- [TASK DIRECTIONS] Output the material as a Markdown table with the columns Row and Content, one numbered row per line, starting at the line that contains "True or false: g_mean" and ending at the end of the material. Leave out blank lines and the pictures.

* * * * * * * * *

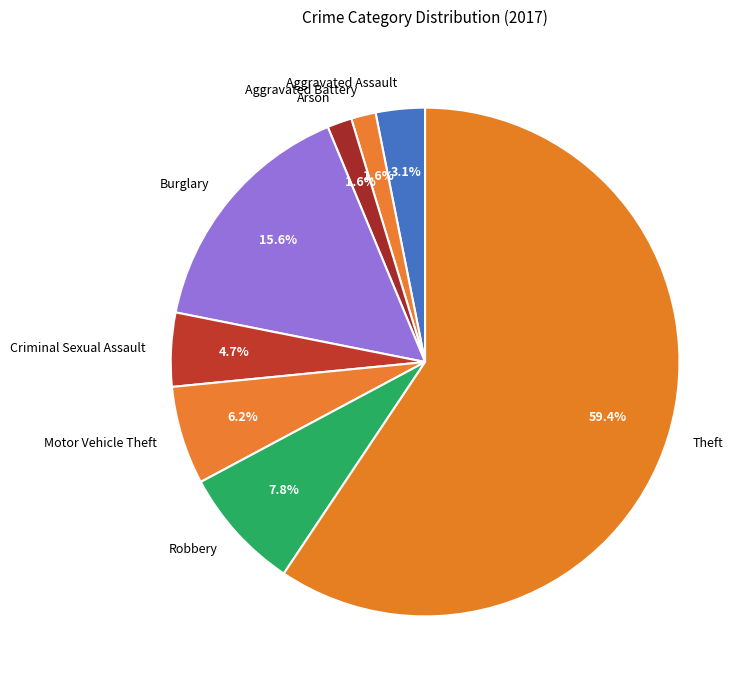

Is it true that Aggravated Battery is 2% of the pie?

True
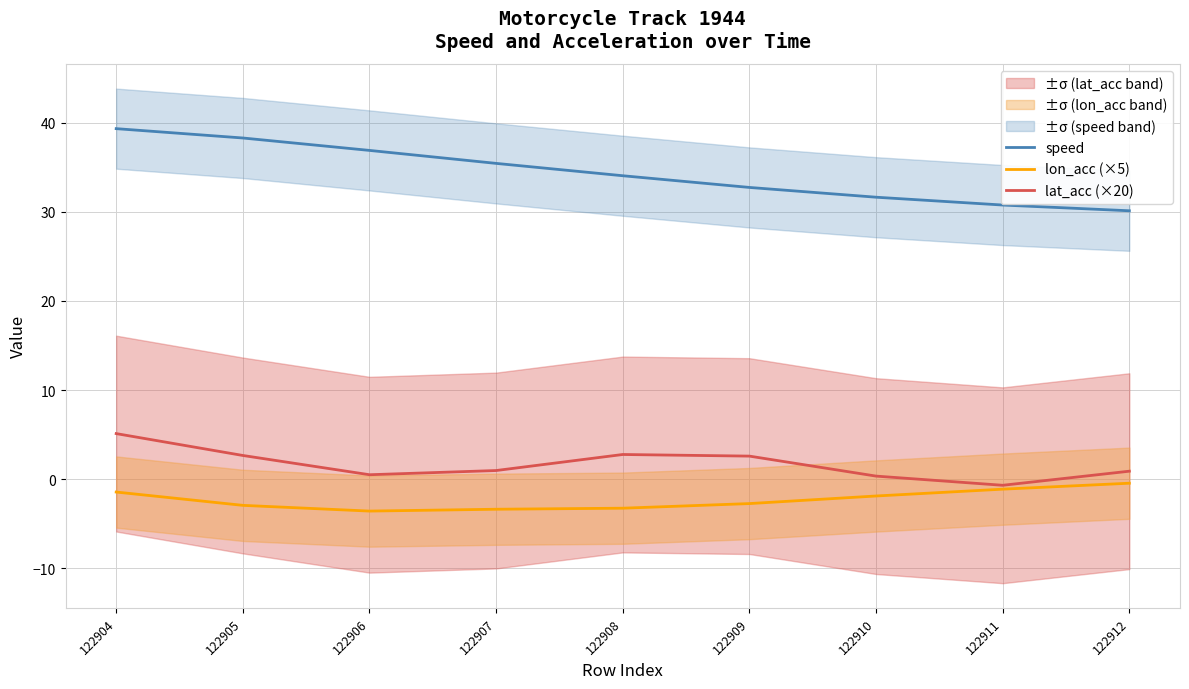

Reading right to left, what are all the values shown in this chart?

speed: 122912=30.1	122911=30.8	122910=31.7	122909=32.8	122908=34.1	122907=35.5	122906=36.9	122905=38.3	122904=39.4
lon_acc (×5): 122912=-0.5	122911=-1.1	122910=-1.9	122909=-2.8	122908=-3.3	122907=-3.4	122906=-3.6	122905=-3.0	122904=-1.5
lat_acc (×20): 122912=0.9	122911=-0.7	122910=0.3	122909=2.6	122908=2.8	122907=1.0	122906=0.5	122905=2.6	122904=5.1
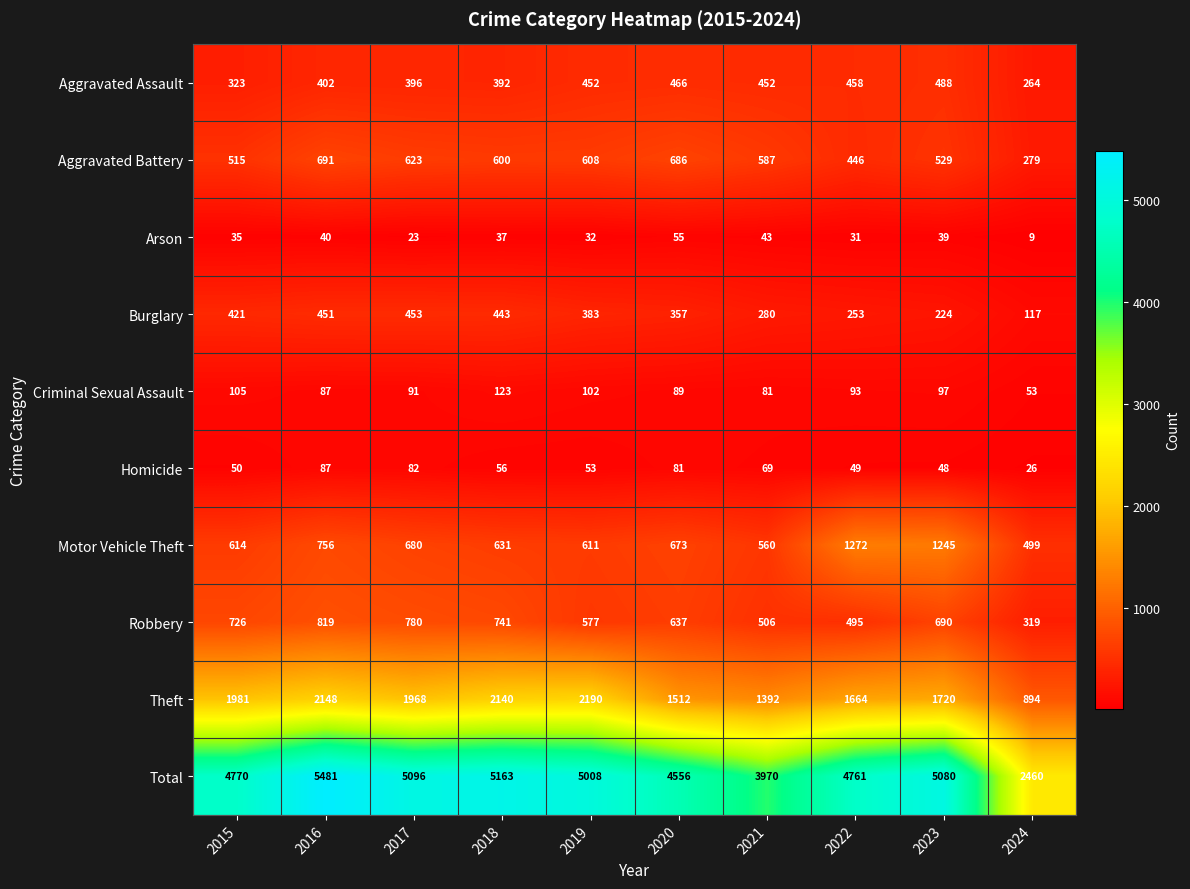

What is the smallest value displayed?

9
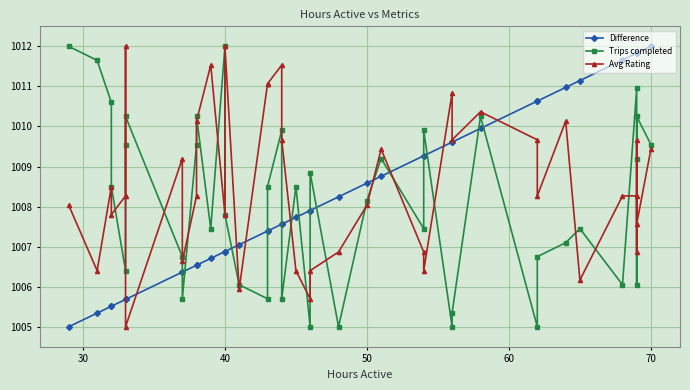

How many data points does each series have?

40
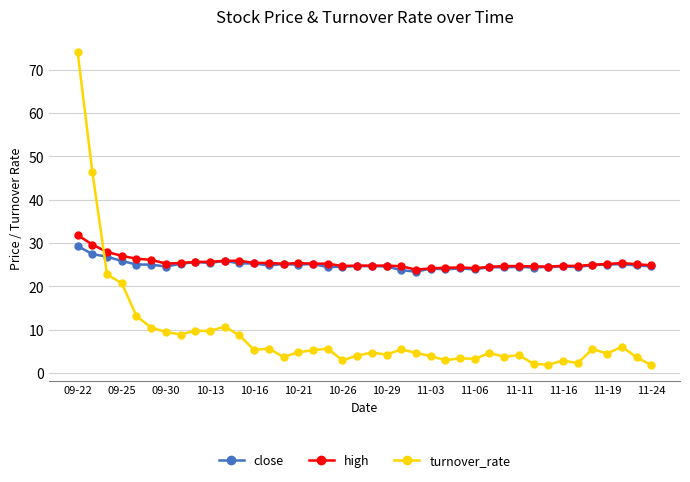

True or false: high has more than 0 points higher than both neighbors.

True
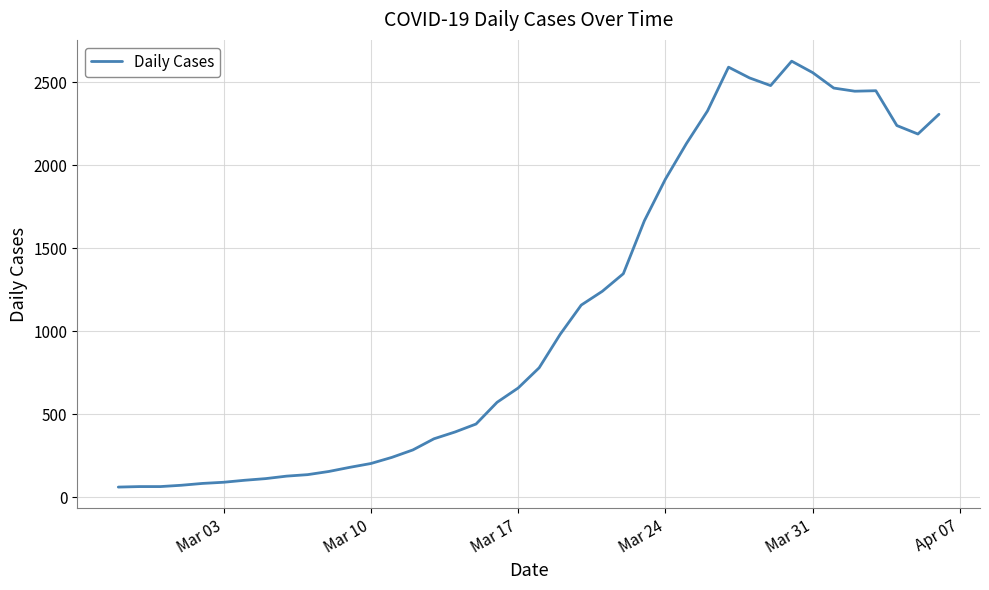

What is the smallest value displayed?

61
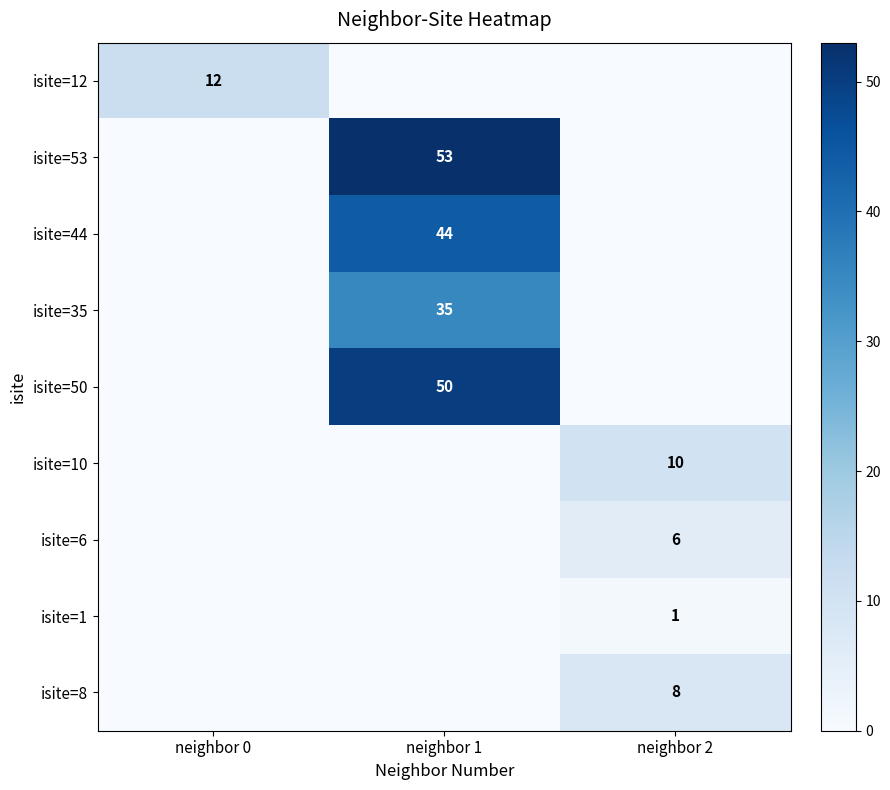

What is the total value across all series at neighbor 0?

12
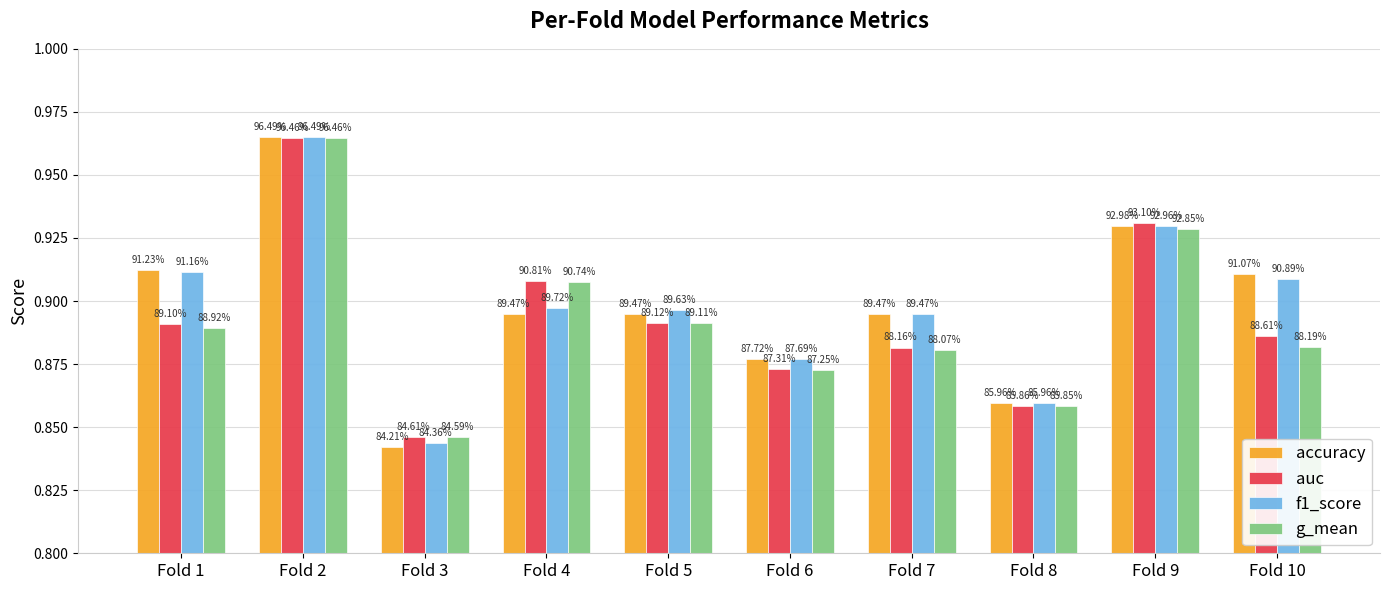

True or false: g_mean has a value of 0.9 at Fold 9.

True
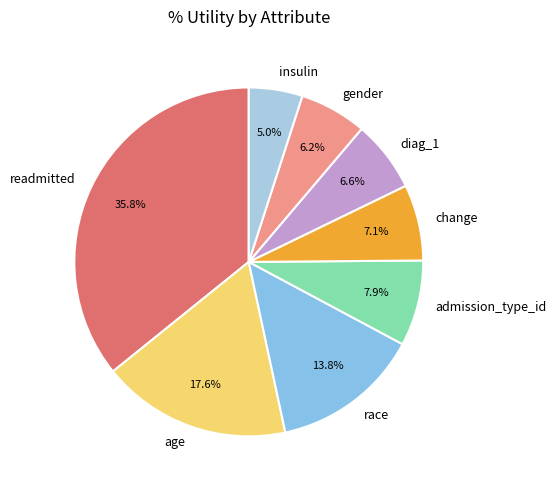

Does race account for over 50% of the chart?

No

* * * * * * * * *

- [EXERCISE OUTPUT]
| Row | Content |
|---|---|
| 1 | True or false: g_mean has a value of 0.9 at Fold 9. |
| 2 | True |
| 3 | Does race account for over 50% of the chart? |
| 4 | No |